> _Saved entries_
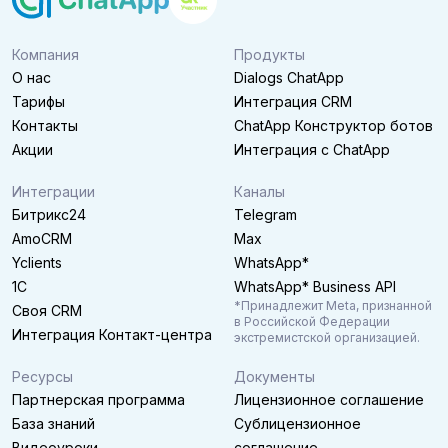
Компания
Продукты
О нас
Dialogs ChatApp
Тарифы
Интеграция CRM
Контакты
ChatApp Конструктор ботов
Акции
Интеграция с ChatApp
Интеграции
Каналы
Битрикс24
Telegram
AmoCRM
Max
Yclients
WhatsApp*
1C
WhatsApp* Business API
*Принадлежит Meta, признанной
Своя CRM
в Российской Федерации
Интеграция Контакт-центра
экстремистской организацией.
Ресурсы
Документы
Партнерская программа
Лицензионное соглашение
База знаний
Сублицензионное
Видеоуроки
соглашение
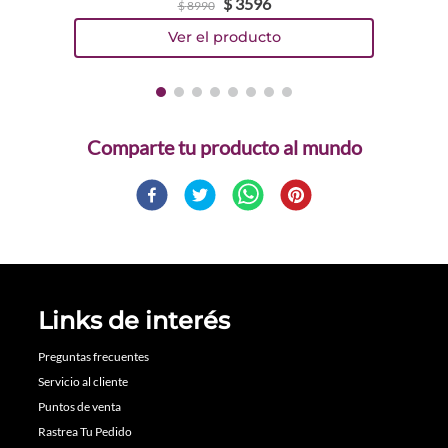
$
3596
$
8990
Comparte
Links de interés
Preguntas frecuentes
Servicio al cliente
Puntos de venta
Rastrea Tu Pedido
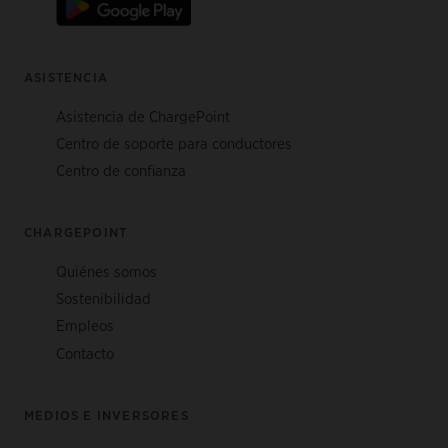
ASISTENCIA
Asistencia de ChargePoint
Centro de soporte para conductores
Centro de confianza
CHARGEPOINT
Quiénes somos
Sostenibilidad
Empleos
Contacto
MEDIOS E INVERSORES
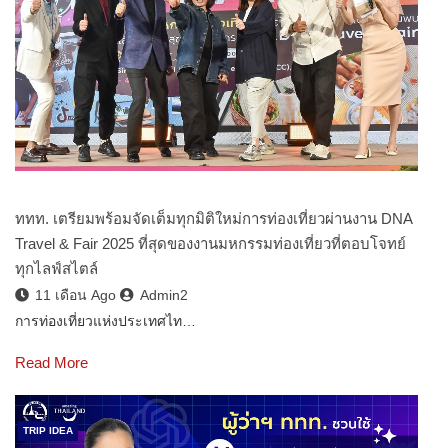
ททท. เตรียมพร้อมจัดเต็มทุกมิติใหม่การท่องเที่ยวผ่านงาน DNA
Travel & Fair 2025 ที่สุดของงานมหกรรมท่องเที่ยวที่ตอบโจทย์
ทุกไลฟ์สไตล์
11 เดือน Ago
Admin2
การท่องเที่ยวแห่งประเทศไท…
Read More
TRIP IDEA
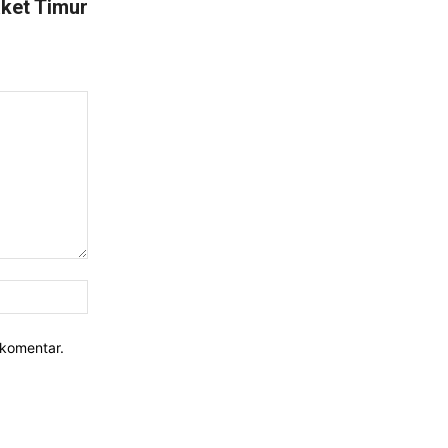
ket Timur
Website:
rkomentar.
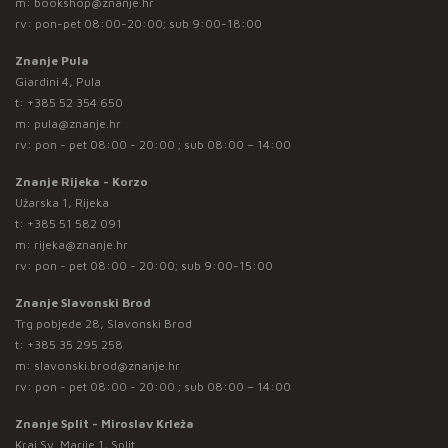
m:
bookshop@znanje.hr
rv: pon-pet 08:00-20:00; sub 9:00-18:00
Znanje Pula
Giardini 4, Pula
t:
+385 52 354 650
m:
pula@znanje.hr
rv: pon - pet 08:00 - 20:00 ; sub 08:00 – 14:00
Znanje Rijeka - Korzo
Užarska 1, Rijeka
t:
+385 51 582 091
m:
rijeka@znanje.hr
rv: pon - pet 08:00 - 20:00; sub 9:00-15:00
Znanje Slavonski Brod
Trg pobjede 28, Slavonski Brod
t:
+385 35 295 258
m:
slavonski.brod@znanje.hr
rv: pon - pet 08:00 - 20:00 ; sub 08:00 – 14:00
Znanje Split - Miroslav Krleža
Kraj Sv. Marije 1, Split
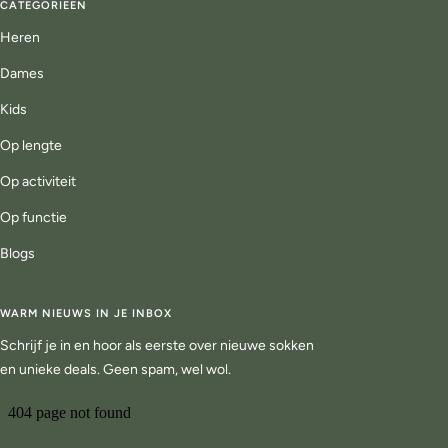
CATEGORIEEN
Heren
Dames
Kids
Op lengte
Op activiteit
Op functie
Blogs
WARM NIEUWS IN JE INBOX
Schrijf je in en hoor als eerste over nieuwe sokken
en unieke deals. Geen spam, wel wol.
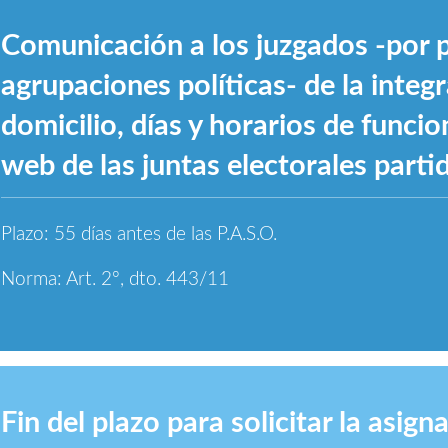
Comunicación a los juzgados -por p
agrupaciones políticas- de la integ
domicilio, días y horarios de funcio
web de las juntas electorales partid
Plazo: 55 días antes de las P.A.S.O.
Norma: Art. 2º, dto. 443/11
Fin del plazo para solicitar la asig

> _What to produce_
Rewrite the material above with "Read More" replaced by "Continue Reading" and every other line left unchanged. Omit the pictures from your answer.

> _Written response_
Компания
Продукты
О нас
Dialogs ChatApp
Тарифы
Интеграция CRM
Контакты
ChatApp Конструктор ботов
Акции
Интеграция с ChatApp
Интеграции
Каналы
Битрикс24
Telegram
AmoCRM
Max
Yclients
WhatsApp*
1C
WhatsApp* Business API
*Принадлежит Meta, признанной
Своя CRM
в Российской Федерации
Интеграция Контакт-центра
экстремистской организацией.
Ресурсы
Документы
Партнерская программа
Лицензионное соглашение
База знаний
Сублицензионное
Видеоуроки
соглашение
$
3596
$
8990
Comparte
Links de interés
Preguntas frecuentes
Servicio al cliente
Puntos de venta
Rastrea Tu Pedido
ASISTENCIA
Asistencia de ChargePoint
Centro de soporte para conductores
Centro de confianza
CHARGEPOINT
Quiénes somos
Sostenibilidad
Empleos
Contacto
MEDIOS E INVERSORES
ททท. เตรียมพร้อมจัดเต็มทุกมิติใหม่การท่องเที่ยวผ่านงาน DNA
Travel & Fair 2025 ที่สุดของงานมหกรรมท่องเที่ยวที่ตอบโจทย์
ทุกไลฟ์สไตล์
11 เดือน Ago
Admin2
การท่องเที่ยวแห่งประเทศไท…
Continue Reading
TRIP IDEA
ket Timur
Website:
rkomentar.
m:
bookshop@znanje.hr
rv: pon-pet 08:00-20:00; sub 9:00-18:00
Znanje Pula
Giardini 4, Pula
t:
+385 52 354 650
m:
pula@znanje.hr
rv: pon - pet 08:00 - 20:00 ; sub 08:00 – 14:00
Znanje Rijeka - Korzo
Užarska 1, Rijeka
t:
+385 51 582 091
m:
rijeka@znanje.hr
rv: pon - pet 08:00 - 20:00; sub 9:00-15:00
Znanje Slavonski Brod
Trg pobjede 28, Slavonski Brod
t:
+385 35 295 258
m:
slavonski.brod@znanje.hr
rv: pon - pet 08:00 - 20:00 ; sub 08:00 – 14:00
Znanje Split - Miroslav Krleža
Kraj Sv. Marije 1, Split
CATEGORIEEN
Heren
Dames
Kids
Op lengte
Op activiteit
Op functie
Blogs
WARM NIEUWS IN JE INBOX
Schrijf je in en hoor als eerste over nieuwe sokken
en unieke deals. Geen spam, wel wol.
Comunicación a los juzgados -por p
agrupaciones políticas- de la integ
domicilio, días y horarios de funcio
web de las juntas electorales partid
Plazo: 55 días antes de las P.A.S.O.
Norma: Art. 2º, dto. 443/11
Fin del plazo para solicitar la asig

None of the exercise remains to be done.